- WORK TO BE COMPLETED -
If a line in the data holds the string "Future", list it.

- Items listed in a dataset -
########

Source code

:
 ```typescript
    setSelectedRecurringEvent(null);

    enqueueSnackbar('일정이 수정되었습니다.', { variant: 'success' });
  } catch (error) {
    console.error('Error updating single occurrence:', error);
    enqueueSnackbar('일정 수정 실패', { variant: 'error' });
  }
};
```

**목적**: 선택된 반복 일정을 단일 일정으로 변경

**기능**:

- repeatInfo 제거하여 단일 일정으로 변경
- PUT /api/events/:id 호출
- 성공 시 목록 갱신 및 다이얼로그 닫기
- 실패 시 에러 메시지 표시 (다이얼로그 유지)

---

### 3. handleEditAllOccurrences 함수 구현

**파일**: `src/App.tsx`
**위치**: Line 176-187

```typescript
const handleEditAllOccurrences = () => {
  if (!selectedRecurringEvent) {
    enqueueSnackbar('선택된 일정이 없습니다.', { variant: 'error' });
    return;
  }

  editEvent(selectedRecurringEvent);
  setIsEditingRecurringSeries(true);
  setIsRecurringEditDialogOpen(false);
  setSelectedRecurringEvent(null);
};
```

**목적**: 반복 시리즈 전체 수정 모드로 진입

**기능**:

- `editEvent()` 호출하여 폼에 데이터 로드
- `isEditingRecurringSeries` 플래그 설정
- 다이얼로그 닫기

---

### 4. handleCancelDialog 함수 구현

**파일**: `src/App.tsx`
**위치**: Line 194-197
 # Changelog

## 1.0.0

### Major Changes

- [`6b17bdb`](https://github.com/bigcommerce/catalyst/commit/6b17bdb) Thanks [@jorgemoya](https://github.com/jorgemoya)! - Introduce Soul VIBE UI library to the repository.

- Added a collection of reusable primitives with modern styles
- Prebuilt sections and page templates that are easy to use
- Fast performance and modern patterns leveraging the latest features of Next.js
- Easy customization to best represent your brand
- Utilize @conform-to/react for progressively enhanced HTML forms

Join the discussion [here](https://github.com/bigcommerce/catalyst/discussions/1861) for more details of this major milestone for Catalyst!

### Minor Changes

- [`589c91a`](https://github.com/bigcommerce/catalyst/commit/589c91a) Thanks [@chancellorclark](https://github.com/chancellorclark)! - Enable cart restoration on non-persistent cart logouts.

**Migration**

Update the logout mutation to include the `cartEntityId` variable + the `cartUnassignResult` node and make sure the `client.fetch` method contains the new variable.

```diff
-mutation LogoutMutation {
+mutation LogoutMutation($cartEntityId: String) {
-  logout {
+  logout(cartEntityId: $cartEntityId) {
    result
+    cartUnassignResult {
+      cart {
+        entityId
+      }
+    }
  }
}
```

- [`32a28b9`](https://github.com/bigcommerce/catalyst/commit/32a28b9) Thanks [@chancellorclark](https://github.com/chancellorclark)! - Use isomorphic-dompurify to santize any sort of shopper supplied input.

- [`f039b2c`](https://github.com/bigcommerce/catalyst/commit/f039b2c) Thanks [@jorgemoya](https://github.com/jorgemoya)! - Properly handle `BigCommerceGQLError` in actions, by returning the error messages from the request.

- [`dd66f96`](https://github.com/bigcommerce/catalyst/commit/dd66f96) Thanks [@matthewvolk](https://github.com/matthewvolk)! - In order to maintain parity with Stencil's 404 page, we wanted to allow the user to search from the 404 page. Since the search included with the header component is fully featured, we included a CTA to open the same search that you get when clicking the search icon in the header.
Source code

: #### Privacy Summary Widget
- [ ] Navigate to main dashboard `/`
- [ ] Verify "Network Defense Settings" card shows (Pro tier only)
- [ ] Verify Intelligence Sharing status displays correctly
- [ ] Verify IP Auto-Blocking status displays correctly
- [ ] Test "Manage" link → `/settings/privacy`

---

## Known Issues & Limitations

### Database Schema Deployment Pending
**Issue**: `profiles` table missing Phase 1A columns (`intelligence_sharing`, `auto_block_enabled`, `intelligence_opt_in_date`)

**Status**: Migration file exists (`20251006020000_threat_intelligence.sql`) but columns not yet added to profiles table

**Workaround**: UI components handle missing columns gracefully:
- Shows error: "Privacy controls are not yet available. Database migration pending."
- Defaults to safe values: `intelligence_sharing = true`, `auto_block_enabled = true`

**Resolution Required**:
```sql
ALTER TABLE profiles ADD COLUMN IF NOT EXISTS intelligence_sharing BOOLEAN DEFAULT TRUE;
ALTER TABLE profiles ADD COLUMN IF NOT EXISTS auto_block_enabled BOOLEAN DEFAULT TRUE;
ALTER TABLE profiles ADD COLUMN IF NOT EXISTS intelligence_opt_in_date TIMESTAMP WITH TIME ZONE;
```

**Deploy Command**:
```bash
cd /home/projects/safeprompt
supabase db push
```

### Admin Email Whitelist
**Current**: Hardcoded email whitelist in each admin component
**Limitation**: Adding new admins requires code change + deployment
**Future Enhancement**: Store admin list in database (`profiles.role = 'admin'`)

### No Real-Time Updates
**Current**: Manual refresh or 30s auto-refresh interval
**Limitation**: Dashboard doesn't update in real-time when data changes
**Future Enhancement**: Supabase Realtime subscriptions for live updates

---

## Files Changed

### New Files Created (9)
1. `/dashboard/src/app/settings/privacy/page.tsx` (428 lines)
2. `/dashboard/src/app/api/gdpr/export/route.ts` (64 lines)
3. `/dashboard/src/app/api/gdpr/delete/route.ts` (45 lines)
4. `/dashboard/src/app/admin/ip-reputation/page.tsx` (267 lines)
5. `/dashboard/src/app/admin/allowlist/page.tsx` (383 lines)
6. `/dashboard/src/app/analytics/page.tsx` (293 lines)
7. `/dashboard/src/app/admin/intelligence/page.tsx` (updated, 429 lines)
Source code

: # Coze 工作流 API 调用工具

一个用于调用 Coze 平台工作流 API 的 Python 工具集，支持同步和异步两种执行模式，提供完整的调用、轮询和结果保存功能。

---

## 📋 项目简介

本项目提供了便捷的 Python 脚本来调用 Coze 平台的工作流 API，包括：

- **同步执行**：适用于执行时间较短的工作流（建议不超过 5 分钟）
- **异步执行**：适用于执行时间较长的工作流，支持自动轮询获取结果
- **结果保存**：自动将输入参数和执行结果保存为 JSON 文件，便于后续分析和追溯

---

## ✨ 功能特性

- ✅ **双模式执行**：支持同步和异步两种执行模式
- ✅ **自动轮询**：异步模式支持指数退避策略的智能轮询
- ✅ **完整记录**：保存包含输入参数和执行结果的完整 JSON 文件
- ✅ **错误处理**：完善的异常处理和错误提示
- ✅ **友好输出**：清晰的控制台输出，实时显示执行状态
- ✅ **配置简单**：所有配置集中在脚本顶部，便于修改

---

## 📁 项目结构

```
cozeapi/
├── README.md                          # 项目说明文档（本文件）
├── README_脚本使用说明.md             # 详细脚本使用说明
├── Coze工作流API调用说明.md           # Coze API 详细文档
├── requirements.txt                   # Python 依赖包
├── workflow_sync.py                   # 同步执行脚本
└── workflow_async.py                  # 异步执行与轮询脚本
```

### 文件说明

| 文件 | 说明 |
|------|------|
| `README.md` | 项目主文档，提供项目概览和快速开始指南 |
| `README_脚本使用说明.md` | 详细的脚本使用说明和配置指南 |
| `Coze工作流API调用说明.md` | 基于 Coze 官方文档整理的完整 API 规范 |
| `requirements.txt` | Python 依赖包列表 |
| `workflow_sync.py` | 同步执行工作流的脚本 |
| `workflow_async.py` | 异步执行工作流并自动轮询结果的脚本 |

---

########

- TASK ANSWER -
**Future Enhancement**: Store admin list in database (`profiles.role = 'admin'`)
**Future Enhancement**: Supabase Realtime subscriptions for live updates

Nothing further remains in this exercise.